© 2024 Arizent. All rights reserved.

Four Club Quarters hotels back next Blackstone-sponsored CMBS

The Blackstone Group is making its second trip to the commercial mortgage bond market this week to refinance hotels owned via a real estate investment fund.

The latest transaction is backed by a portfolio of four Club Quarters brand-managed hotels totaling 1,228 keys located across four major U.S. cities: San Francisco (346 keys; 39.4% of allocated loan amount), Chicago (429 keys; 26.4%), Boston (178 keys; 18.2%) and Philadelphia (275 keys; 16%).

Blackstone Real Estate Partners VII-NQ purchased the portfolio in February 2016 from Masterworks Development, an affiliate of Club Quarters, for approximately $410.0 million ($333,876 per key), according to rating agency presale reports. Including the $3.7 million invested since purchase, the current reported cost basis equates to approximately $413.7 million ($336,889 per key), well in excess of the subject loan amount.

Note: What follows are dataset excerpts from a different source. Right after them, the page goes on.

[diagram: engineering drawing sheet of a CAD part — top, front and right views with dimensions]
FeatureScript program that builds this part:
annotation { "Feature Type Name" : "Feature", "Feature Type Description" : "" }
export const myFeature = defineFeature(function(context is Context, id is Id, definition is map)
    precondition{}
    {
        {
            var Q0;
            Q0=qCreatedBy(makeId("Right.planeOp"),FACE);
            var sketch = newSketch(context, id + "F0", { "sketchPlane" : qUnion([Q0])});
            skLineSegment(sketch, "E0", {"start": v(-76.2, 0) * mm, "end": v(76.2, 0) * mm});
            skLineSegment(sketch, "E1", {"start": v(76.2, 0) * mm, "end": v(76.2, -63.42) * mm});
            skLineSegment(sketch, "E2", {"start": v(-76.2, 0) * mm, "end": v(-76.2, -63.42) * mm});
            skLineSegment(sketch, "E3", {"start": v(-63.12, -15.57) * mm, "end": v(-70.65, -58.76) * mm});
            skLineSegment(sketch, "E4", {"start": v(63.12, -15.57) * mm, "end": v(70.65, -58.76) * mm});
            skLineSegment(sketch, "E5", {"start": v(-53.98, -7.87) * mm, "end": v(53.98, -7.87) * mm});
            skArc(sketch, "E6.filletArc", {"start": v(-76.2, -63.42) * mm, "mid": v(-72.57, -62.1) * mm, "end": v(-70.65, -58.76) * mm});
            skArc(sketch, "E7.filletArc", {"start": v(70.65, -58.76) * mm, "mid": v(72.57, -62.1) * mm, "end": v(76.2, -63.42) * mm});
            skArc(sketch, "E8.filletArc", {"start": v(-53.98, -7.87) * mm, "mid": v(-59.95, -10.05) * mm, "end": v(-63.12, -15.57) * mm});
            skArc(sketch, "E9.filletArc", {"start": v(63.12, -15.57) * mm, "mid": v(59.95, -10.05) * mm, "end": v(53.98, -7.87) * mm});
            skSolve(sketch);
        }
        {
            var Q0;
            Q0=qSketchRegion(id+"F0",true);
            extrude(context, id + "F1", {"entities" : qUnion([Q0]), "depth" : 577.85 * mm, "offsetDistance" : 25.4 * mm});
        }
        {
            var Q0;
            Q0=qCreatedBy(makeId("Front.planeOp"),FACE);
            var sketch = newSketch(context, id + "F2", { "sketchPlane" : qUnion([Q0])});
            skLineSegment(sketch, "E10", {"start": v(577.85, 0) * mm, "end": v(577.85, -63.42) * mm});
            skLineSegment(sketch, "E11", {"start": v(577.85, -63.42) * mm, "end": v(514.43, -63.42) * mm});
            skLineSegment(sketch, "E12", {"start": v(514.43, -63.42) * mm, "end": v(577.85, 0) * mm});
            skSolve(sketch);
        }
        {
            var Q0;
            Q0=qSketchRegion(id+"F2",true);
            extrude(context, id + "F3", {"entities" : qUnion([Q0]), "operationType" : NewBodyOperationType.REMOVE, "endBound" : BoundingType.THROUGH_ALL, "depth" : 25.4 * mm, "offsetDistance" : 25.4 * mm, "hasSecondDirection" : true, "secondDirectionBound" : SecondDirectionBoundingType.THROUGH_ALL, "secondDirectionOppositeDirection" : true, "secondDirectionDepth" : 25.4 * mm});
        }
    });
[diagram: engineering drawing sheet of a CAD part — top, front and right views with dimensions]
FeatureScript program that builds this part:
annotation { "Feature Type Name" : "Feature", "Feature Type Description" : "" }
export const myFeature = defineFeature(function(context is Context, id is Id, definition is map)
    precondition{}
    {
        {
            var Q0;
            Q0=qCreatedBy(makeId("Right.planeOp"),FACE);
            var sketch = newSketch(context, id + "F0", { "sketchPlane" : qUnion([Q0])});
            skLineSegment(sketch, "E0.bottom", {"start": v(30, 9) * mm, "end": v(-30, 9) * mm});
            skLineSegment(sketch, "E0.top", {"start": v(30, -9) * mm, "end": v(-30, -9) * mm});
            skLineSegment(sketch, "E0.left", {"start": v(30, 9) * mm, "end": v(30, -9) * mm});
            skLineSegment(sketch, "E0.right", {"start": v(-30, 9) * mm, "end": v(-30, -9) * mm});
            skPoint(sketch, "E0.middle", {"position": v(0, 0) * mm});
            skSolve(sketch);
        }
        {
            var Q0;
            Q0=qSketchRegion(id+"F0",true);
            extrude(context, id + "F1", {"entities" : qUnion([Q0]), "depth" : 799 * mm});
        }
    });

occupancy rates at four club quarters hotels owned by blackstone

The fund has obtained a $273.7 million loan from Bank of America; proceeds, along with $61.3 million of mezzanine debt and $8.1 million of equity, were used to refinance $336.1 million in existing debt and pay closing costs.

The first mortgage pays only interest, and no principal, has an initial two-year term and can be extended by one year up to three times, for a total term of five years. It is being used as collateral for a transaction called BX Trust 2017-CQHP.

Moody’s Investors Service and DBRS both expect to assign triple-A ratings to the senior tranches of notes to be issued.

Bank of America Merrill Lynch is the initial purchaser of the notes.

Unlike two hotels Blackstone is refinancing in a transaction launched earlier this week, the Club Quarters hotels are not luxury properties. DBRS considers them to be “average” quality and says that they have been “adequately” maintained over the years, with approximately $18.9 million ($15,415 per key) invested across the portfolio between 2010 and 2016. In its presale report, it notes that “the properties’ interiors are somewhat dated and would benefit from a refresh over the next few years, which seems to be on the sponsor’s wish list.”

Approximately $3.7 million ($3,013 per key) is budgeted for capital improvements in 2017 and further renovations are planned over the near term.

All four properties are managed by Club Quarters Management, which also acts as the franchise under which the hotels operate, with management agreements scheduled to expire in February 2041. Club Quarters operates 17 hotel properties located in the city centers of major markets across the United States and London, with a focus on a high-occupancy, high-margin business model.

As with the overall hotel market, average daily rates and occupancy levels at the subject properties have been posting strong gains over the past few years, though this growth has been moderating and turned negative in the most recent 12-month trailing period ending Aug. 31, 2017.

Moreover, there is new hotel supply in the works in each of the four markets.

Then there is the deal’s high leverage. DBRS calculates the loan-to-value ratio at 96.1%, though this is based on what it describes as “stressed valuation” for the properties of $284.9 million ($231,970 per key). That valuation in turn assumes a significant increase in market cap rates.

Moody’s put the LTV even higher, at 121%. And that’s before taking into account the mezzanine financing, which is held outside the securitization trust, and brings the LTV up to 148.1%.